The solution wasn't tweaking the UI — it was fixing the system.
A 6-step onboarding wizard that brings all context and tools into a single, sequential flow
Rather than presenting users with a bare form and pointing them to documentation, the new onboarding experience walks them through every step of the connection process inside the product. Each screen has one clear objective, a progress indicator, and all the information needed to complete it — no tab-switching required.
01
Welcome
Product intro video, context on what ALTR does, and what users will complete in this flow.
02
Configure
Choose between Express Configuration (recommended) or Manual — with plain-language explanations of each.
03
Connect
Copy a single consolidated code snippet from inside the product and paste it into Snowflake.
04
Select Data
Choose which databases to connect via a simple dropdown — ALTR fetches available options automatically.
05
Classify
A progress bar and real-time checklist shows exactly what's happening in the background.
06
Let's Go!
Completion screen confirms activation and directs users to their next meaningful action in the product.
Simplifying High-Risk Configuration
Enterprise customers were required to grant elevated Snowflake permissions before experiencing value. This created hesitation and stalled onboarding. I introduced a clear, opinionated split between Express and Manual configuration, explicitly surfacing the tradeoff between speed and granular control. By recommending the lower-friction path while preserving transparency, we reduced decision paralysis without compromising trust. This shift helped remove a key barrier to activation.

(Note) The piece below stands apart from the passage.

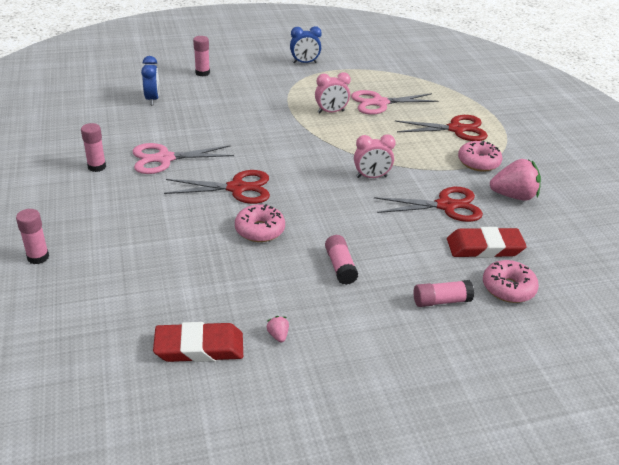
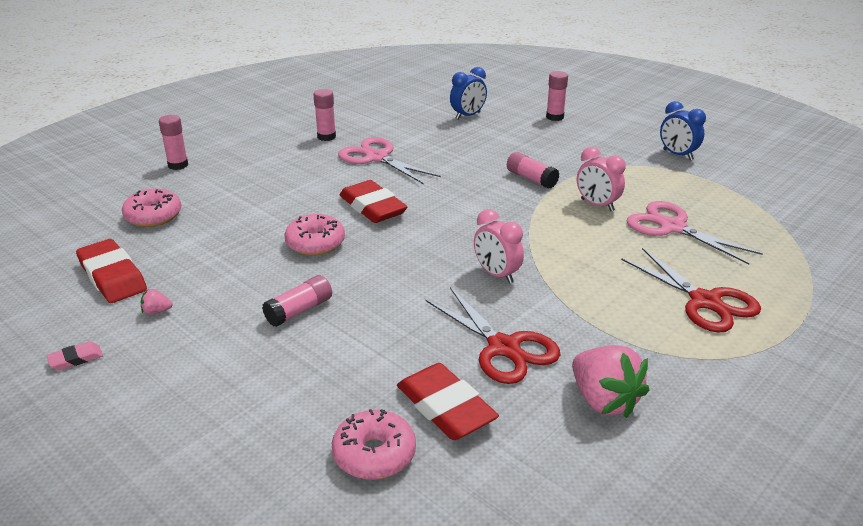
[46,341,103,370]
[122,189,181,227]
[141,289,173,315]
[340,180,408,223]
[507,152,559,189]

Progress transparency and form integrity gave users the confidence to complete the process
Two small changes had an outsized impact on completion: progress indicators so users always knew how far they were from done, and form state persistence so a failed connection attempt didn't wipe out everything they'd typed. Together they addressed the two biggest drivers of abandonment identified in the usability research.
A scalable, product-led onboarding experience
7%→50%+
Activation Rate
80%
DAU Increase in 2 Months
$100K→$1M+
ARR Over Two Years
The redesigned platform transformed ALTR from an expert-dependent onboarding process into a self-serve experience that scaled naturally with the product.
By simplifying complex tokenization and policy configuration workflows, new users could successfully set up and deploy ALTR without relying on internal specialists.
This shift enabled the platform to support faster adoption, reduced onboarding friction, and positioned ALTR to scale as a true product-led enterprise security platform.
What this project taught me
This project reinforced how powerful it is to combine behavioral analytics with direct user observation. Pendo gave me the where; usability sessions gave me the why. Together, they made it possible to design a solution that felt obvious in retrospect — but would have been easy to get wrong without both.
I like to think about quantitative research as being able to position or focus a microscope or magnifying glass, and the qualitative ‘why’ as really what is discovered from looking through that focused and correctly positioned lens.
What I could've done differently
I defined activation as connecting a database — which was the right constraint for the scope of the project. But looking back, I never investigated what happened after that moment. Were users engaging with the analytics features? Were governance workflows being used as intended? Activation solved for the minimum viable entry point into the product, but it didn't answer whether users were reaching the full “aha.”